The Australian Competition and Consumer Commission has today released a discussion paper seeking views on setting primary prices for the regulated fixed line services supplied using Telstra’s copper network.
This consultation is part of the ACCC’s inquiry into making final access determinations (FADs) for the seven regulated fixed line services. The primary prices are the monthly and usage charges paid for the regulated services and include charges for access services (such as the unconditioned local loop service) and for resale services (such as wholesale line rental and wholesale ADSL).
The ACCC uses a building block pricing method to set primary prices for the regulated fixed line services and has obtained expenditure and demand forecasts for the next five years from Telstra. Extracts of Telstra’s forecast information are published on the ACCC website and access seekers are able to obtain the full confidential version of Telstra’s forecasts and report.
“The ACCC is seeking views on several complex pricing issues it will consider during the FAD inquiry,” ACCC Commissioner Cristina Cifuentes said.
“These issues include an assessment of Telstra’s expenditure and demand forecasts, approaches to the allocation of costs to access services, the impacts of declining demand and the impact of Australia’s transition from Telstra’s copper network to the NBN.”
Submissions on the discussion paper are due by 26 September 2014. The ACCC expects to release a draft decision on the fixed line services FADs for comment in late 2014 and will consider whether there is a need to consult further before releasing its draft decision. The ACCC expects to make its final decision by mid-2015.
The discussion paper and further information on the ACCC’s fixed line services FAD inquiry are available at the Final Access Determination Inquiry webpage.
The ACCC has also commenced consultation on the primary price terms for the Domestic Transmission Capacity Service (DTCS) to be included in the DTCS FAD.
The DTCS discussion paper reviews the domestic benchmarking approach that was used in the 2012 DTCS FAD. The ACCC adopted this approach because prices on competitive DTCS routes provide a good guide to the prices that should prevail on non-competitive (regulated) routes.
“The ACCC is seeking input from stakeholders on a range of issues relevant to the price terms that will apply to the DTCS,” Ms Cifuentes said.
“In particular, we are interested in views about the continued use of the domestic benchmarking approach and whether there are other suitable methodologies that might be considered in pricing the DTCS.”

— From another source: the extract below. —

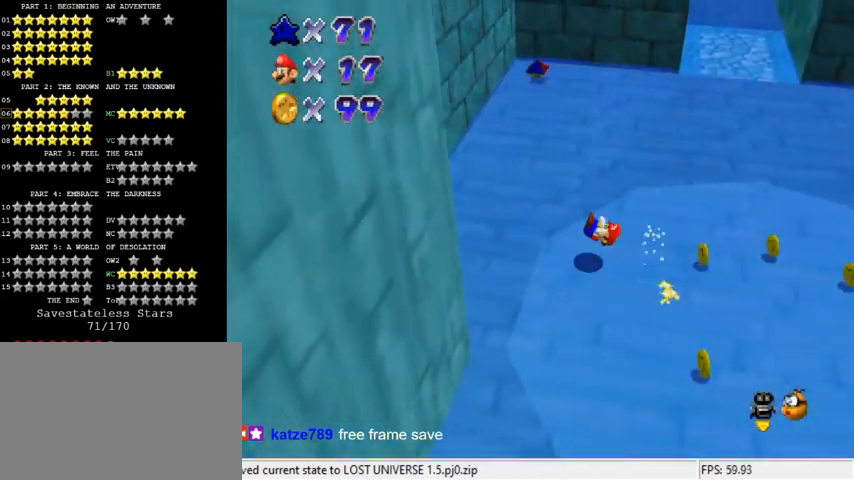
{"keys": ["d", "down", "left"], "events": [[33, "right", "down"], [100, "shift", "up"], [167, "right", "up"], [233, "down", "up"], [267, "d", "down"], [367, "left", "down"], [400, "d", "up"], [467, "down", "down"], [500, "d", "down"]]}
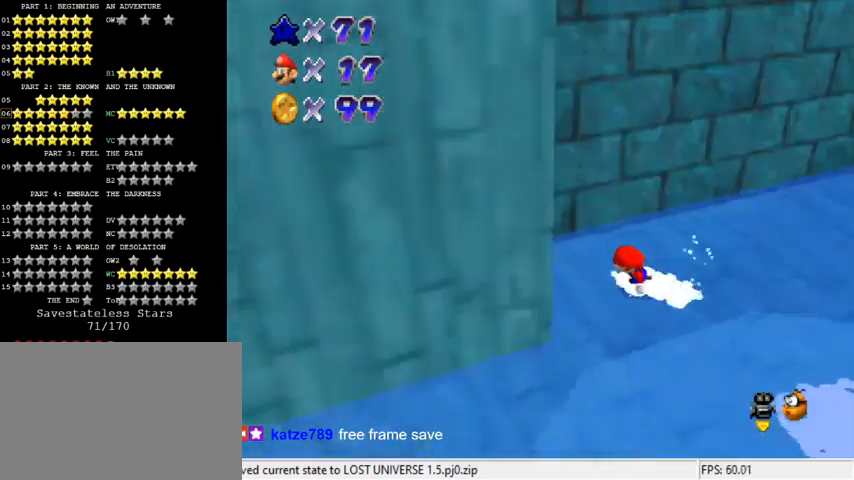
{"keys": ["down", "left"], "events": [[133, "d", "up"], [233, "d", "down"], [367, "d", "up"]]}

The ACCC is also seeking comment on how stakeholders might best participate in developing prices for the DTCS and, if domestic benchmarking is the preferred approach, how the regression model can be refined and improved. Stakeholders will have the opportunity to comment on the approach that is adopted to set prices as the Inquiry progresses.
Stakeholder responses to this consultation will be accepted until Friday 12 September 2014. Further information on the 2015 DTCS FAD inquiry is available on the 2015 DTCS FAD webpage.